A strong response to a particular smell can help doctors determine the best treatment for patients who are unconscious, unconscious, or in areas of limited consciousness, known as Disorders of consciousness (DoC).
Diagnosing which disease a patient has can be difficult, however. We’ve used words or pictures to test for DoC, and new research suggests that smell can help, too. With proper control of the research, these conditions can be detected by a well-chosen scent that is placed under the patient’s nose.
“Sweet responses should be considered a sign of knowledge,” write the researchers in their published paper. “The fat response can help in cognitive control and can help in the treatment of diseases.”
A test involving 28 patients in different cognitive categories was conducted by a team at Southern Medical University in China. Various fragrances, including vanillin and decanoic acid, were tested in experiments, while electroencephalograms (EEG) were used to monitor brain activity.
A higher level of consciousness meant a response to smell.
Indeed, after three months, of the 16 patients who had a sense of smell, 10 recovered. This compares to only 2 out of 12 patients from the group that had no response to fat stimulation.

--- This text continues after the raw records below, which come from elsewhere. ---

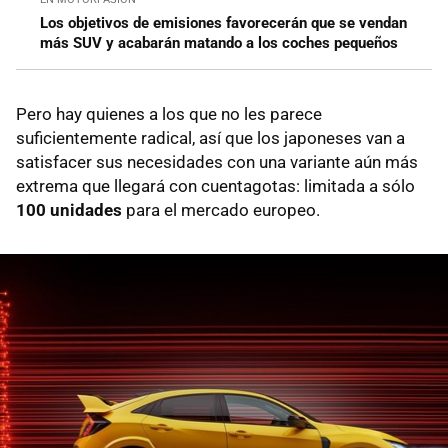
Los objetivos de emisiones favorecerán que se vendan
más SUV y acabarán matando a los coches pequeños
Pero hay quienes a los que no les parece
suficientemente radical, así que los japoneses van a
satisfacer sus necesidades con una variante aún más
extrema que llegará con cuentagotas: limitada a sólo
100 unidades
para el mercado europeo.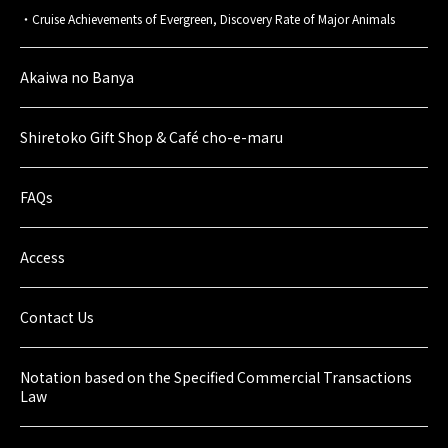
Cruise Achievements of Evergreen, Discovery Rate of Major Animals
Akaiwa no Banya
Shiretoko Gift Shop & Café cho-e-maru
FAQs
Access
Contact Us
Notation based on the Specified Commercial Transactions
Law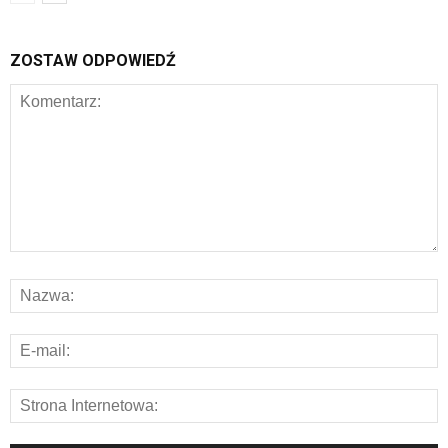
ZOSTAW ODPOWIEDŹ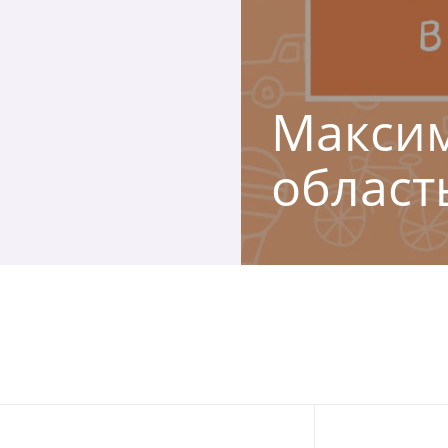
Максим
област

Even in this last group, there were interesting brain patterns, though: in particular, higher theta connections in the brain, which are associated with sleep and relaxation, and lower alpha and beta connections with healthy regulation, brain waves associated with alertness, and effective thinking. .
This was observed with the smell of vanillin, however – and the researchers think that there may be some kind of relationship between the smell of the smell and how people with DoCs will respond.

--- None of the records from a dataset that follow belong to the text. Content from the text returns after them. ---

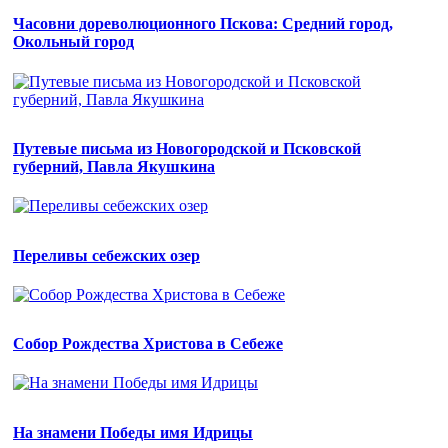
Часовни дореволюционного Пскова: Средний город,
Окольный город
Путевые письма из Новогородской и Псковской
губерний, Павла Якушкина
Переливы себежских озер
Собор Рождества Христова в Себеже
На знамени Победы имя Идрицы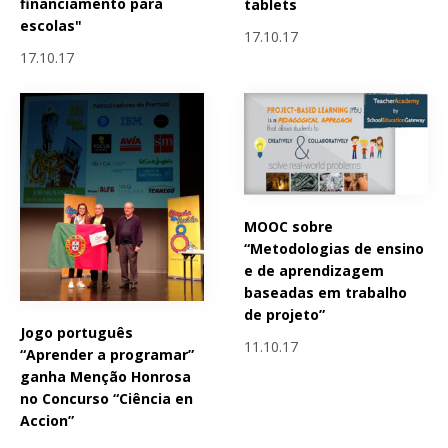
financiamento para
tablets
escolas"
17.10.17
17.10.17
MOOC sobre
“Metodologias de ensino
e de aprendizagem
baseadas em trabalho
de projeto”
Jogo português
11.10.17
“Aprender a programar”
ganha Menção Honrosa
no Concurso “Ciência en
Accion”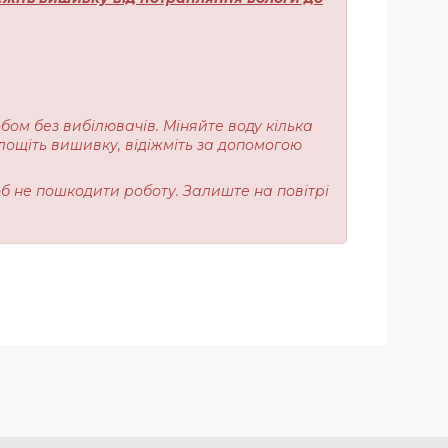
обом без вибілювачів. Міняйте воду кілька
лощіть вишивку, відіжміть за допомогою
об не пошкодити роботу. Залиште на повітрі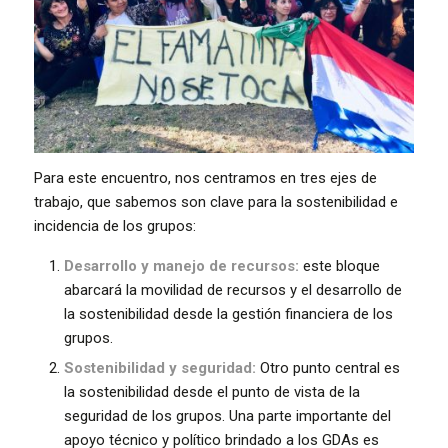
Para este encuentro, nos centramos en tres ejes de
trabajo, que sabemos son clave para la sostenibilidad e
incidencia de los grupos:
Desarrollo y manejo de recursos:
este bloque
abarcará la movilidad de recursos y el desarrollo de
la sostenibilidad desde la gestión financiera de los
grupos.
Sostenibilidad y seguridad:
Otro punto central es
la sostenibilidad desde el punto de vista de la
seguridad de los grupos. Una parte importante del
apoyo técnico y político brindado a los GDAs es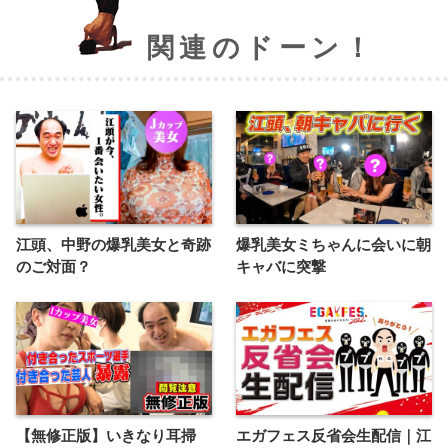
関連のドーン！
江頭、中野の爆乳美女と奇跡
爆乳美女ミちゃんに会いに朝
のご対面？
キャバに突撃
【無修正版】いきなり耳掃
エガフェス反省会生配信｜江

“Theta connectivity may be a neural correlate of olfactory perception in patients with DoC, which may aid in cognitive assessment and support therapeutic strategies,” the researchers wrote.
Our sense of smell works differently than other senses by not involving the thalamus part of the brain, a type of sensory processing center. Smell has a direct connection with the forebrain, which may be useful in this case, the researchers say.
All of this plays into our understanding of consciousness, how the brain affects smell, and how the two may be connected. However, there is much work to be done on larger populations and more sniffing.
The next step is to find out why the link exists. It’s possible that with less knowledge, we lose our ability to create good smells, researchers suggest – but at the moment, we don’t know.
“Future research should follow cognitive recovery after short-term evaluation,” write the researchers.
“Future research should also include time-related cues or factors that may trigger the smell, which will increase our understanding of how smell is processed.”
Research has been published in Frontiers in Neuroscience.